One swap, step by step
- Connect your wallet. The site reads your public address to show balances. It still cannot move anything without your signature.
- Choose tokens and amount. Pick what you have and what you want; the DEX quotes an expected result.
- Approve (first time only). Before a contract can move a given token, you grant it permission once — a separate, small on-chain step. We cover this in the upcoming lesson on token approvals.
- Review and sign. Your wallet shows the rate, the fees and a minimum you will receive. Signing is the final, binding action.
- The contract executes. Your tokens go into a liquidity pool and the other token comes out — atomically, all-or-nothing.
- It settles on-chain. Seconds to a minute later, the trade is confirmed and visible to anyone on a block explorer.

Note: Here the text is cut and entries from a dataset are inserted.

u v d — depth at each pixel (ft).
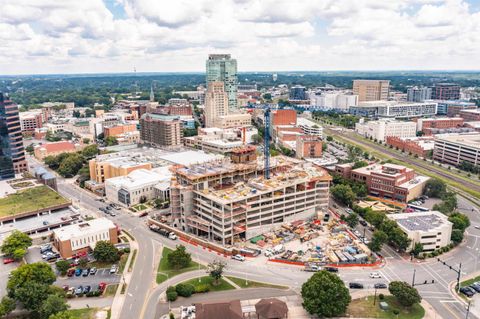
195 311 522.47
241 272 655.76
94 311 550.36
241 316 503.61
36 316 544.21
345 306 525.34
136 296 588.50
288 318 530.68
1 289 610.24
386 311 544.62
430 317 533.55
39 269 584.40
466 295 586.04
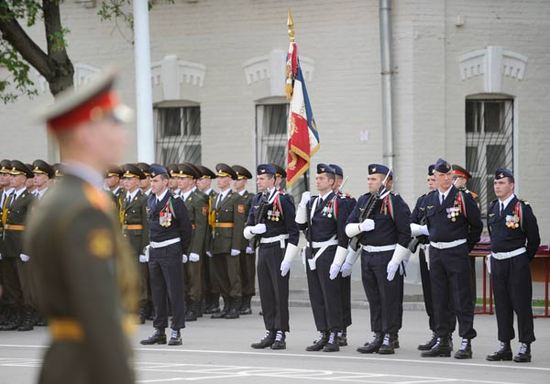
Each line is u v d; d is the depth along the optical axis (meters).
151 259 21.14
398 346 20.03
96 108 6.55
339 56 30.92
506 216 18.70
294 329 23.50
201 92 32.84
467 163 31.30
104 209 6.51
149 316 25.59
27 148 35.06
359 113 30.70
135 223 24.53
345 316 20.88
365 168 30.62
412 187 30.06
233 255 26.23
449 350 19.48
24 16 31.34
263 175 21.06
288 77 22.97
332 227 20.25
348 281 20.94
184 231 21.12
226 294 26.58
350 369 17.70
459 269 19.14
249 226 21.02
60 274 6.35
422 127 30.11
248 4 32.06
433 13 30.16
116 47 33.72
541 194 31.59
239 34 32.25
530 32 31.33
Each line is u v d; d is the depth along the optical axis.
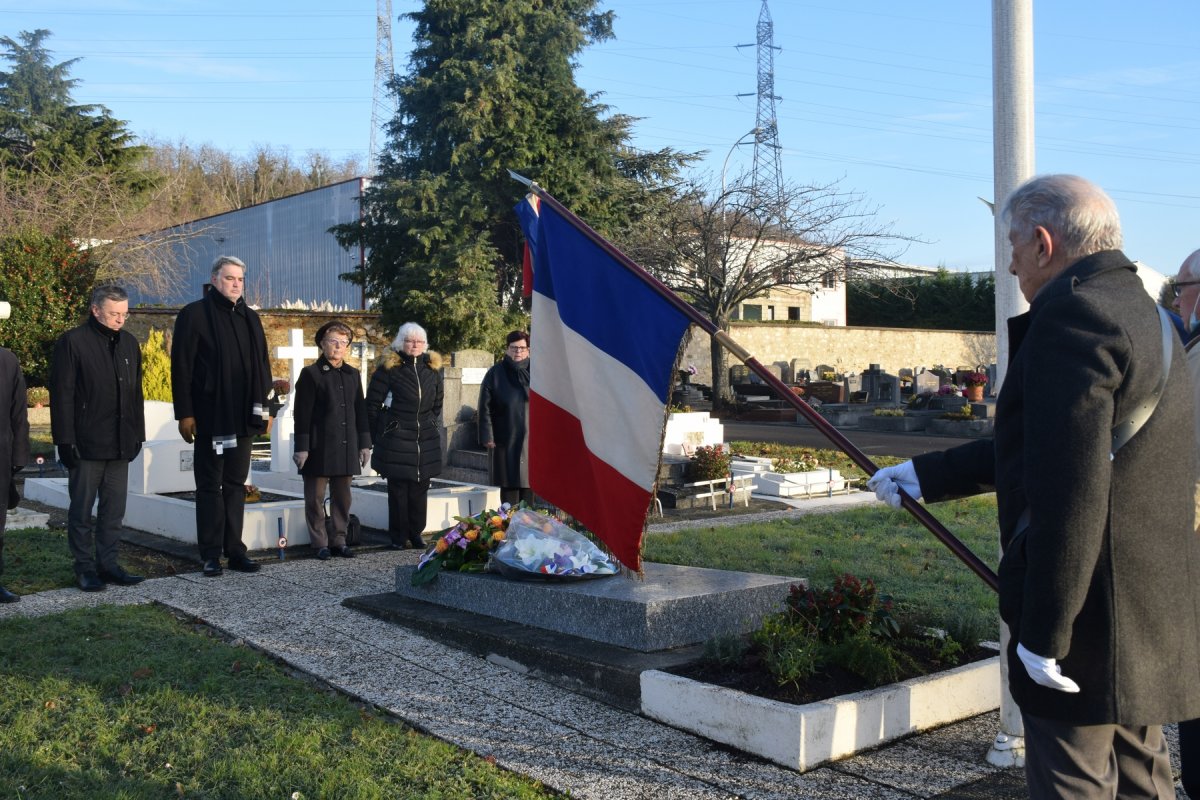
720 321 30.36
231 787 3.73
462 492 10.21
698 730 4.35
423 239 27.91
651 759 4.09
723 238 29.48
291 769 3.88
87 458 7.18
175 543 9.10
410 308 27.58
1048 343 2.43
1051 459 2.36
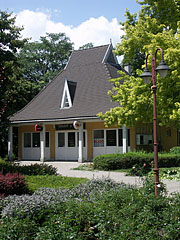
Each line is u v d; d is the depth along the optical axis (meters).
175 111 14.25
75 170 19.42
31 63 46.88
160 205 7.06
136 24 18.31
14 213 7.41
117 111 17.45
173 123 17.41
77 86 28.56
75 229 6.54
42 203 7.83
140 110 16.39
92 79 28.39
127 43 17.08
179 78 14.52
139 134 25.17
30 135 29.95
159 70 9.57
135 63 35.41
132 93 16.42
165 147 28.11
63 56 49.97
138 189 9.39
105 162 19.09
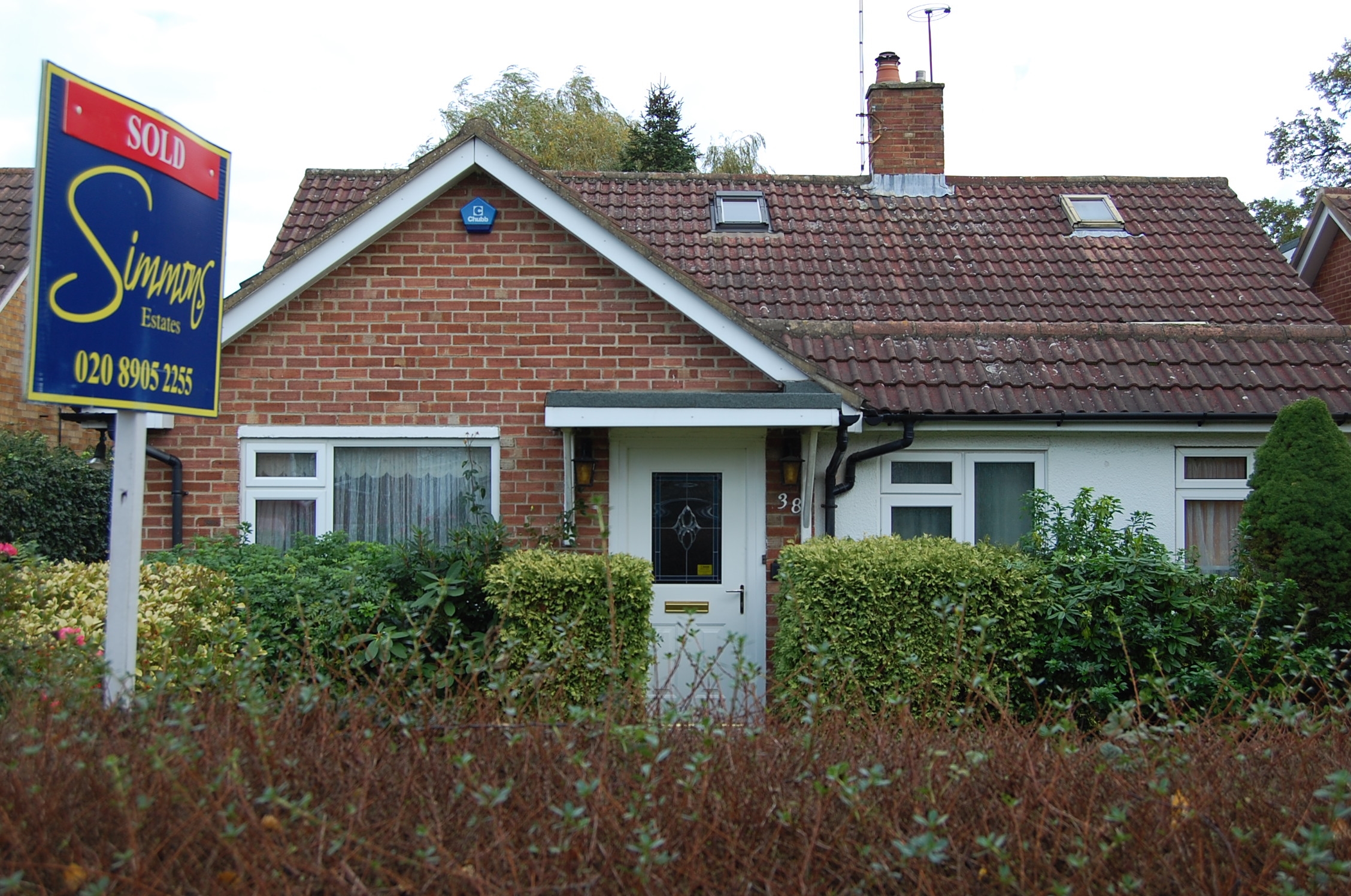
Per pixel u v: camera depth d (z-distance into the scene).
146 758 3.16
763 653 8.41
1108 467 8.93
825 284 10.59
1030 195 12.83
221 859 2.94
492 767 3.43
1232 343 9.52
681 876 2.98
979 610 6.51
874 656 6.48
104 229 4.15
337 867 2.82
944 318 10.11
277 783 3.26
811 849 2.92
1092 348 9.32
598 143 31.30
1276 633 5.95
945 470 8.98
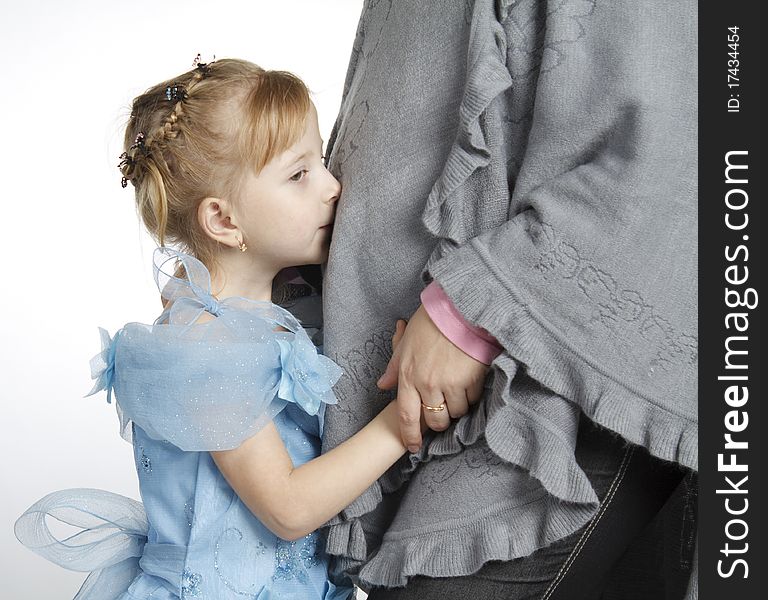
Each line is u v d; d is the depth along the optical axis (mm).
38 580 2801
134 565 1452
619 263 1069
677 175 1069
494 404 1111
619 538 1183
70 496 1453
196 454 1329
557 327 1084
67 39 4977
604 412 1077
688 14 1080
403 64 1229
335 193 1312
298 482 1243
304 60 4812
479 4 1144
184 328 1270
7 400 3682
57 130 4688
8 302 4066
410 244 1228
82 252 4305
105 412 3725
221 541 1320
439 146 1203
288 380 1272
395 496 1338
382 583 1245
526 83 1157
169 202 1350
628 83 1057
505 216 1167
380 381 1236
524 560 1184
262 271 1380
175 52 4883
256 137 1272
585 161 1118
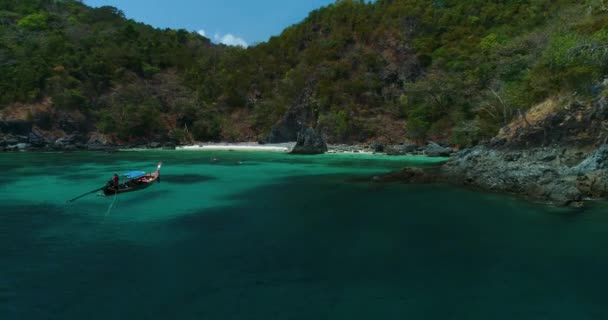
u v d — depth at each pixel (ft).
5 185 114.83
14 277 46.93
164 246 58.75
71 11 486.79
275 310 38.96
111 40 381.60
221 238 62.69
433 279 46.50
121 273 48.21
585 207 82.07
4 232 66.08
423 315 38.01
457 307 39.63
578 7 209.97
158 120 322.34
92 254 55.06
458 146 231.30
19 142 253.85
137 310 39.01
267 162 183.11
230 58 414.41
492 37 267.18
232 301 40.91
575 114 118.52
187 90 374.63
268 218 75.92
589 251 55.57
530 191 93.25
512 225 69.41
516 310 39.01
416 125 259.80
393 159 196.65
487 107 217.97
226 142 333.01
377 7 392.68
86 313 38.37
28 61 308.60
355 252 55.98
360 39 351.46
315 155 222.28
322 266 50.65
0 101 280.10
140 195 99.76
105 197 97.04
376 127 284.41
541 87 152.76
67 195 99.40
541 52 192.75
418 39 329.93
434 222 72.23
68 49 339.36
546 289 43.68
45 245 59.06
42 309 39.17
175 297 41.81
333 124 285.64
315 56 353.51
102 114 304.09
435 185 111.45
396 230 67.10
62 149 252.42
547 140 120.78
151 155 221.05
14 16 411.13
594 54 132.05
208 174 139.95
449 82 261.65
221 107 368.89
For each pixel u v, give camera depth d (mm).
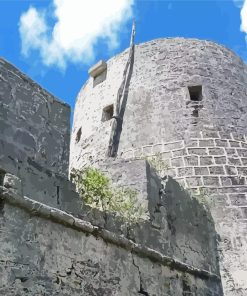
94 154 13977
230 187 11750
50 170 7266
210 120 13367
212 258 10344
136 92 14477
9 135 6844
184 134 13016
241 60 16078
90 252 7262
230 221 11031
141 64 15125
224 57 15438
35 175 6980
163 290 8414
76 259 6992
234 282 10141
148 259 8375
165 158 12570
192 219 10281
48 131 7500
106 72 16078
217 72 14781
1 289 5859
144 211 8859
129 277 7797
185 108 13617
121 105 14422
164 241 9016
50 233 6746
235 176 12055
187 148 12641
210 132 13078
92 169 8914
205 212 10922
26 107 7273
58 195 7199
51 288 6480
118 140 13695
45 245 6605
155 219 9016
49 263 6570
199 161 12344
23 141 7023
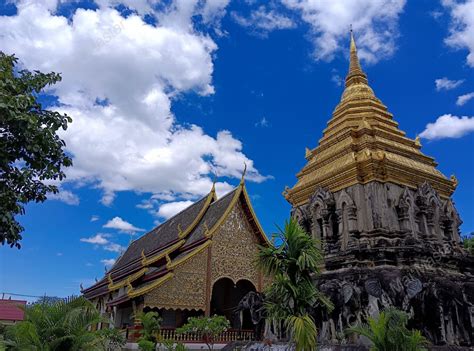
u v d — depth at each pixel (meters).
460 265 15.94
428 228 16.41
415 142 18.95
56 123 9.90
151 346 21.03
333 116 20.39
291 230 10.43
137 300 25.09
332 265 15.43
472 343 13.28
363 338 12.87
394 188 16.42
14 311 45.47
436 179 17.88
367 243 15.10
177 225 36.09
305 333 9.50
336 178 17.23
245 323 28.75
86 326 12.90
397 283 13.29
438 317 12.95
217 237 28.66
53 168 9.77
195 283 26.78
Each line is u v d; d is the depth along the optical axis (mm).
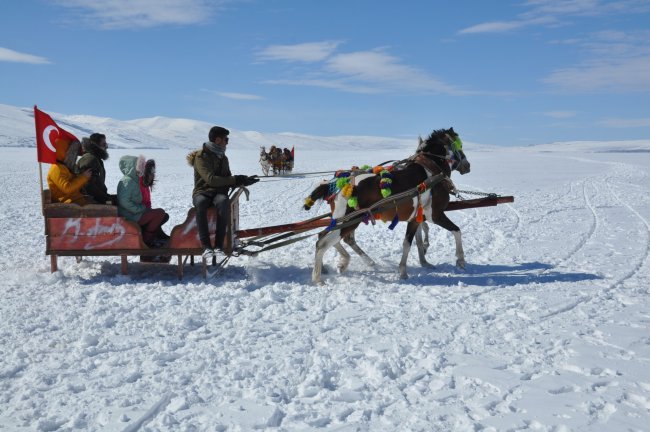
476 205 8930
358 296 7234
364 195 8023
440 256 9930
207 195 7887
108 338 5672
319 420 4094
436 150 8531
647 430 3982
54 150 7801
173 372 4863
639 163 46125
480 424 4066
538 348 5477
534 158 63656
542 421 4113
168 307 6672
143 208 8062
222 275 8312
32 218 14266
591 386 4656
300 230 8406
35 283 7672
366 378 4820
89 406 4277
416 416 4184
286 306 6797
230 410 4250
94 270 8477
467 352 5402
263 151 35312
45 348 5398
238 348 5406
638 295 7309
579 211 15562
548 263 9258
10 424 4023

Where the price comes from
Most DEXes do not match you with another trader. Instead you trade against a pool of two tokens, and a formula sets the price from the ratio of what is inside. The larger your trade relative to the pool, the more the price moves — the reason slippage and price impact exist. We unpack the math in Module 3.
"Atomic" is your friend
A swap either completes fully or not at all; it cannot half-execute and strand your funds. If conditions change mid-flight — say the price moves past your limit — the whole transaction reverts. On Ethereum you may still pay gas for the attempt, which surprises many newcomers.
How to verify anything
Every transaction has a hash you can paste into a block explorer — Etherscan for Ethereum, Solscan for Solana — to confirm exactly what happened. When in doubt, check the chain; it is the source of truth.
- Panicking when a transaction is 'pending' and submitting it again — you can end up paying twice.
- Not knowing where to verify a trade. The block explorer always has the real answer.
- Assuming the quoted price is guaranteed. It is an estimate until the block confirms — which is why slippage settings exist.